*** Opening of The data ***

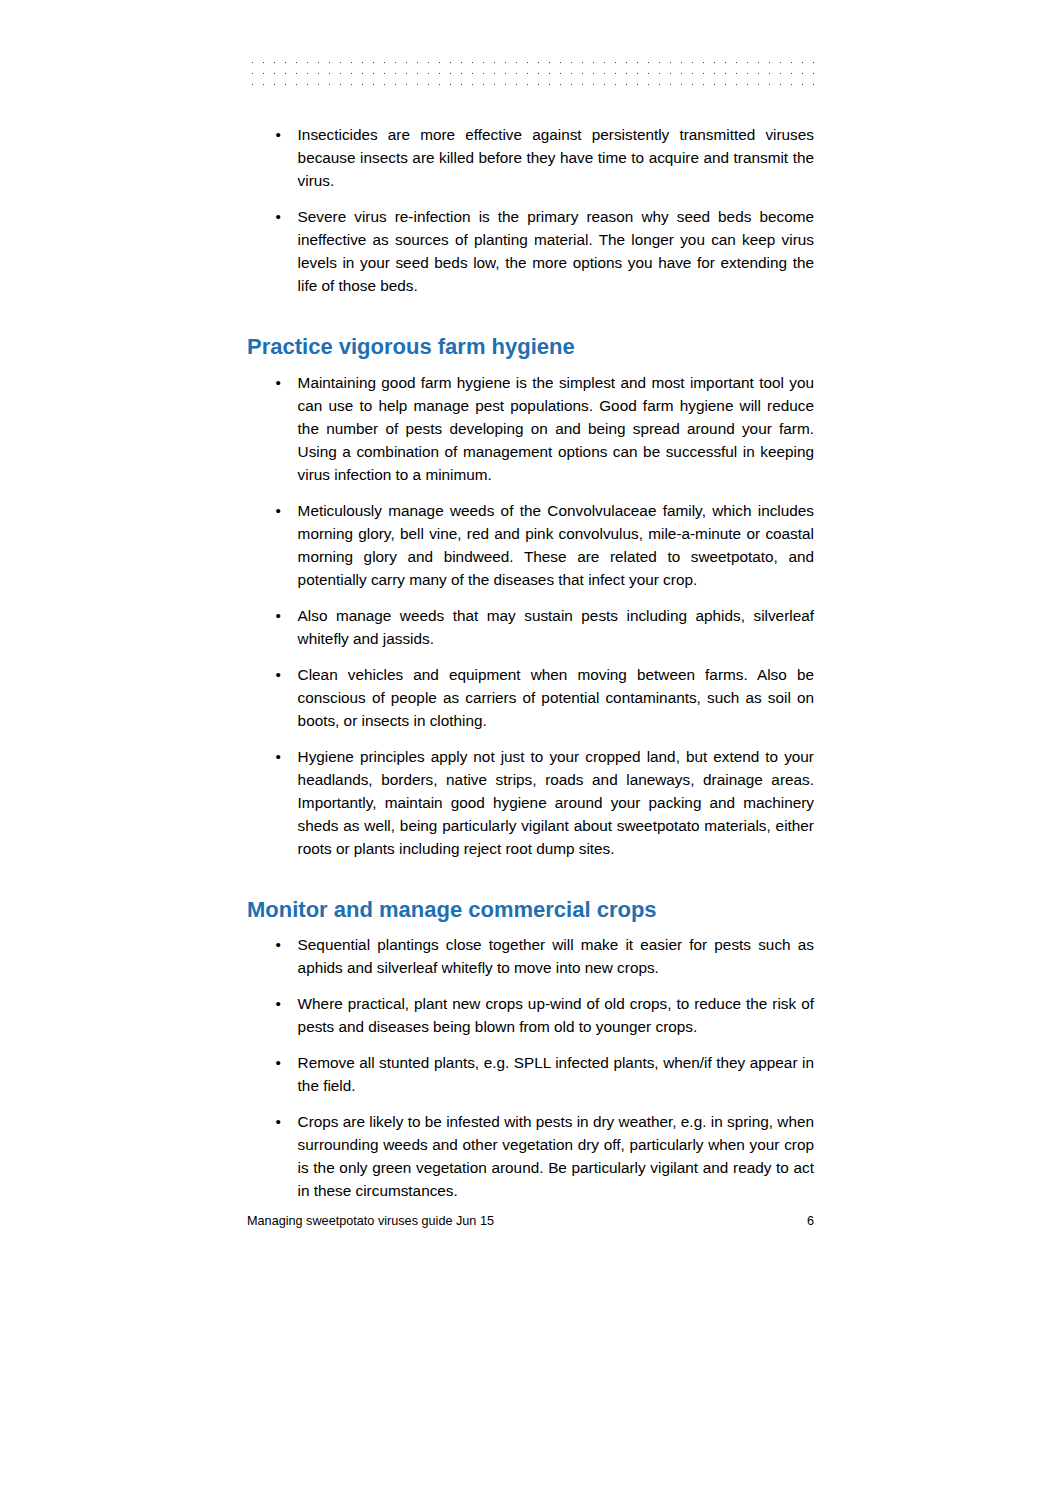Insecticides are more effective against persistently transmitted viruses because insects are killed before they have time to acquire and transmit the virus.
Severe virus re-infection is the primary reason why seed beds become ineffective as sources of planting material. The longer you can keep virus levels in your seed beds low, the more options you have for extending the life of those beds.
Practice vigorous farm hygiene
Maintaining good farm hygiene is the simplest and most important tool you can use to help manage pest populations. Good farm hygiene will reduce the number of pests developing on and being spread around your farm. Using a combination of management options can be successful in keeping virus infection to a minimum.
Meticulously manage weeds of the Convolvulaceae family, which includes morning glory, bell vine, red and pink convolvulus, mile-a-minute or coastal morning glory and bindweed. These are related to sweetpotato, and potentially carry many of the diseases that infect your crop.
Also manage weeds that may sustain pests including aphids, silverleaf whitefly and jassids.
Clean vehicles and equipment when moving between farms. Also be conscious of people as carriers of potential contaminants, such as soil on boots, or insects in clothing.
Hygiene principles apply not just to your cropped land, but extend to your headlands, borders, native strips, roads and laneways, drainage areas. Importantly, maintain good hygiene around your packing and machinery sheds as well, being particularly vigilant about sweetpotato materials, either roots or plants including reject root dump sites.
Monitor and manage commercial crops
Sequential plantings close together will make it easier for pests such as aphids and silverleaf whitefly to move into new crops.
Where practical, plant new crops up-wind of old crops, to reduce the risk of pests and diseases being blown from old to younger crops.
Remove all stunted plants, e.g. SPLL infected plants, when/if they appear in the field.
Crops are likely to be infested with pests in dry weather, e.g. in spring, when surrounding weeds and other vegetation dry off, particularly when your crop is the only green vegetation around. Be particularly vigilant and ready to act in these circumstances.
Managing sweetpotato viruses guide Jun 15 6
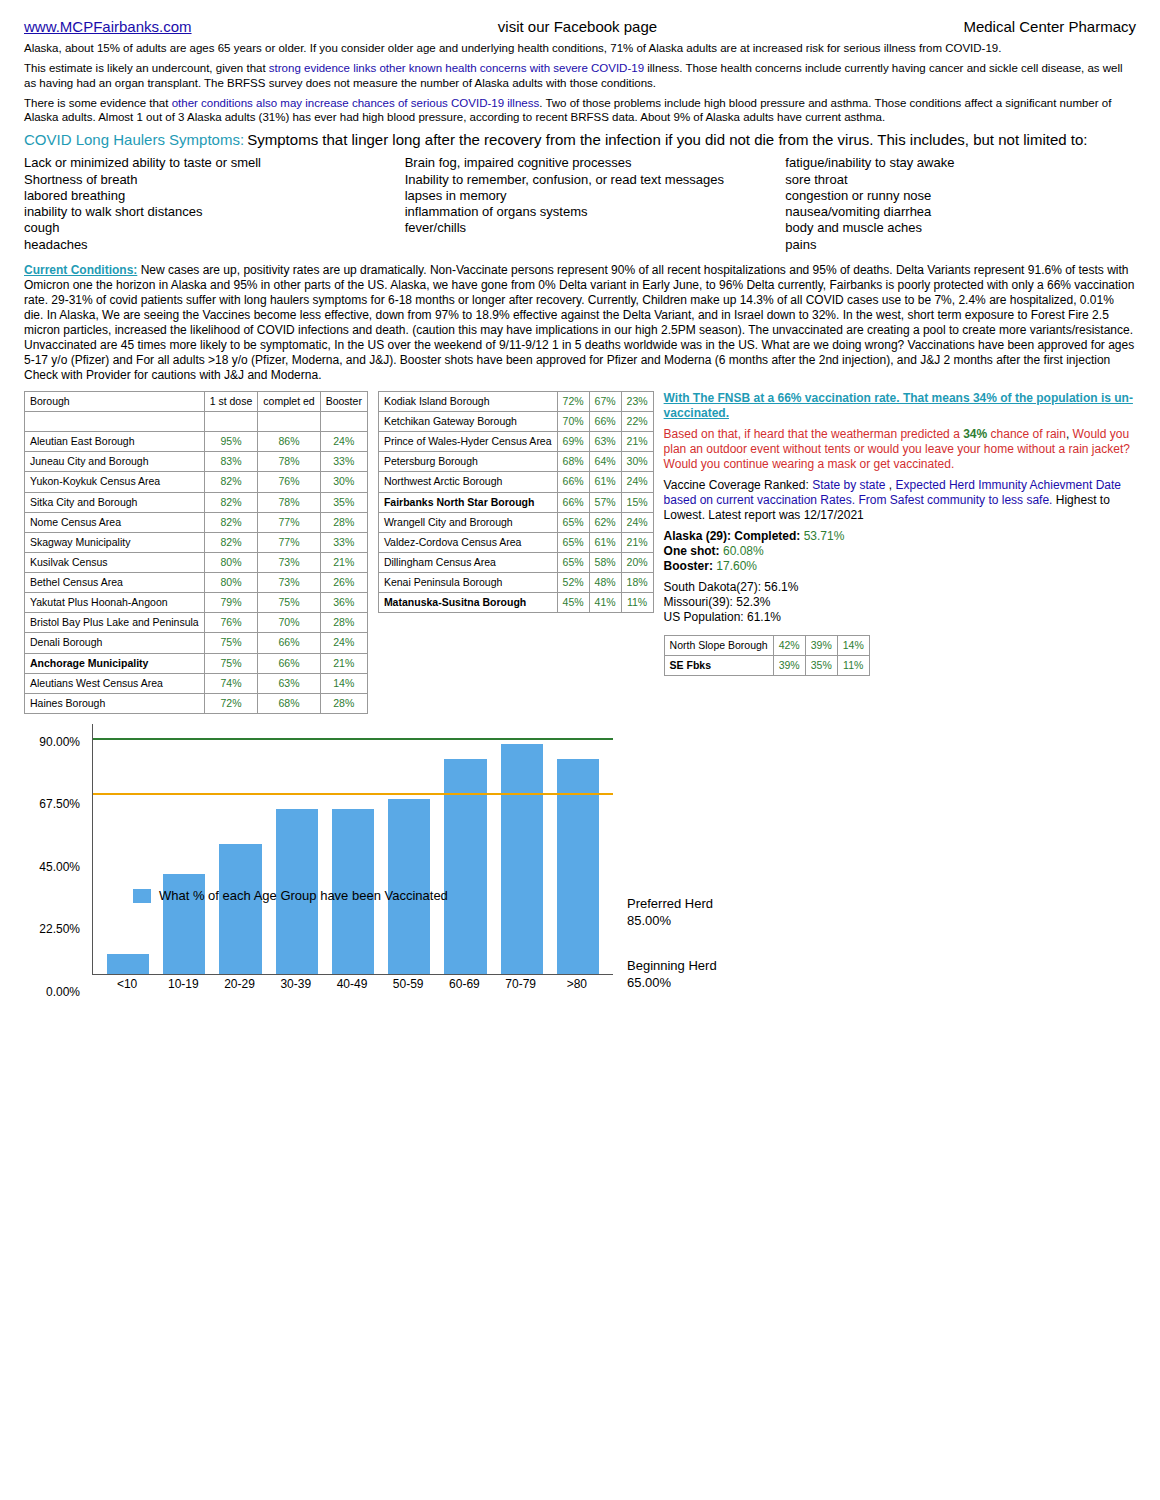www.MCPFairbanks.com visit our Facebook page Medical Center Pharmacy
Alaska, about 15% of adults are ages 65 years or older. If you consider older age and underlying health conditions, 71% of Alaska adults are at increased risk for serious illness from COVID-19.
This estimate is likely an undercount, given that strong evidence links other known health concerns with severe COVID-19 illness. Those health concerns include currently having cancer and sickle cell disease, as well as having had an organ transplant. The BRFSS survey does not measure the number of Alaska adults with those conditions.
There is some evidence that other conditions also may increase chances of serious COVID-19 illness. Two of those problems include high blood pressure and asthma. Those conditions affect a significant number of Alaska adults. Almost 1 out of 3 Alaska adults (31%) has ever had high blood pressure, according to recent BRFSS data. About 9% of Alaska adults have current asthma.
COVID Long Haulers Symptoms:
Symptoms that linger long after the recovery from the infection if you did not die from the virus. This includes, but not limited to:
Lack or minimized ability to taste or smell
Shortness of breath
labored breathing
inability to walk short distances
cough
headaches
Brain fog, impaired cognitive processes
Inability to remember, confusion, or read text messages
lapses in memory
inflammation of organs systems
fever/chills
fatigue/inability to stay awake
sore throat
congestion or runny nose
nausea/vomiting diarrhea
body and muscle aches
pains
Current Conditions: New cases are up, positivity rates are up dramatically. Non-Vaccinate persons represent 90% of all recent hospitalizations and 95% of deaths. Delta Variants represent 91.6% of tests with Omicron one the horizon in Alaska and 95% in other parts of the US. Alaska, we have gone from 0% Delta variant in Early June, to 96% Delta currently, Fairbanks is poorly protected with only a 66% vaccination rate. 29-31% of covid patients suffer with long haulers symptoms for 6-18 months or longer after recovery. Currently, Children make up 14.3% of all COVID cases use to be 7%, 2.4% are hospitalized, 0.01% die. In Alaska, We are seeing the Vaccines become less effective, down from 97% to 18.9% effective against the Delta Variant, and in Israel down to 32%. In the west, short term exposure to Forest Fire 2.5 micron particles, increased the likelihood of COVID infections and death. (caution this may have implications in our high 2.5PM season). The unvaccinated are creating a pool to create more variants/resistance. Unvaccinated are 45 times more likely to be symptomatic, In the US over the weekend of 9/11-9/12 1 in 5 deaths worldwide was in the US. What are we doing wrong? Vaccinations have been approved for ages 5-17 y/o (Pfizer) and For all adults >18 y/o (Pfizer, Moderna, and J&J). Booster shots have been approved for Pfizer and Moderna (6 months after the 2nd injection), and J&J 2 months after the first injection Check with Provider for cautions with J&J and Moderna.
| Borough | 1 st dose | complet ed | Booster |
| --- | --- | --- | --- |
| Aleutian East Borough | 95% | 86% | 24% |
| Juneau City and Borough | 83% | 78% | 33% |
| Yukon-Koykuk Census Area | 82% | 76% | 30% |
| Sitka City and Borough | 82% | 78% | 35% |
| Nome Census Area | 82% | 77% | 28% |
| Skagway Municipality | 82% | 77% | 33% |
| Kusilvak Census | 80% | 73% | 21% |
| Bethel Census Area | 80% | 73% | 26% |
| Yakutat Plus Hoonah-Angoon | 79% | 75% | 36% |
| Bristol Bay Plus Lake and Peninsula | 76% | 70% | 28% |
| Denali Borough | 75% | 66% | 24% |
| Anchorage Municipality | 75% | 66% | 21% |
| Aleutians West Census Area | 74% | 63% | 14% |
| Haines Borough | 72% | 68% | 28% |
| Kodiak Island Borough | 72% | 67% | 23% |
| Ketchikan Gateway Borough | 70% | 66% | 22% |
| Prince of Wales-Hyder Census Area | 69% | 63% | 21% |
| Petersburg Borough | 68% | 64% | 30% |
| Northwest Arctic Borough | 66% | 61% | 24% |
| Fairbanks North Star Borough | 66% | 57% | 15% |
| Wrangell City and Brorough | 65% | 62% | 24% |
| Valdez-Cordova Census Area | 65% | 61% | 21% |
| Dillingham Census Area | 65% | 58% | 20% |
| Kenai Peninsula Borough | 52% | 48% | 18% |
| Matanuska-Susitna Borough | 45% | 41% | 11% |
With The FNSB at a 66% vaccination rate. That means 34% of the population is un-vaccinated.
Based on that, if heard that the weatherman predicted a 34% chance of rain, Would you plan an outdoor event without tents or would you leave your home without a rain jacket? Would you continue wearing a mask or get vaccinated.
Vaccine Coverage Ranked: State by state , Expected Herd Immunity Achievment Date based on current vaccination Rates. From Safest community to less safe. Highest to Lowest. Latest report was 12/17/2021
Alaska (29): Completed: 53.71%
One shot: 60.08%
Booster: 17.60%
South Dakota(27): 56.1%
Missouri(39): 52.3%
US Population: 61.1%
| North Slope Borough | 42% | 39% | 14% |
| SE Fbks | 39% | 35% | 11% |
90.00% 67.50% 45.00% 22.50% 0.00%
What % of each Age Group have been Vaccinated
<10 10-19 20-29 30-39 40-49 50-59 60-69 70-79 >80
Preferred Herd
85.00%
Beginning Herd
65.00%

*** Close of The data ***

*Task to complete*: Filter the data above, keeping only lines that include the string "aphids".

*Output for this exercise*:
Also manage weeds that may sustain pests including aphids, silverleaf whitefly and jassids.
Sequential plantings close together will make it easier for pests such as aphids and silverleaf whitefly to move into new crops.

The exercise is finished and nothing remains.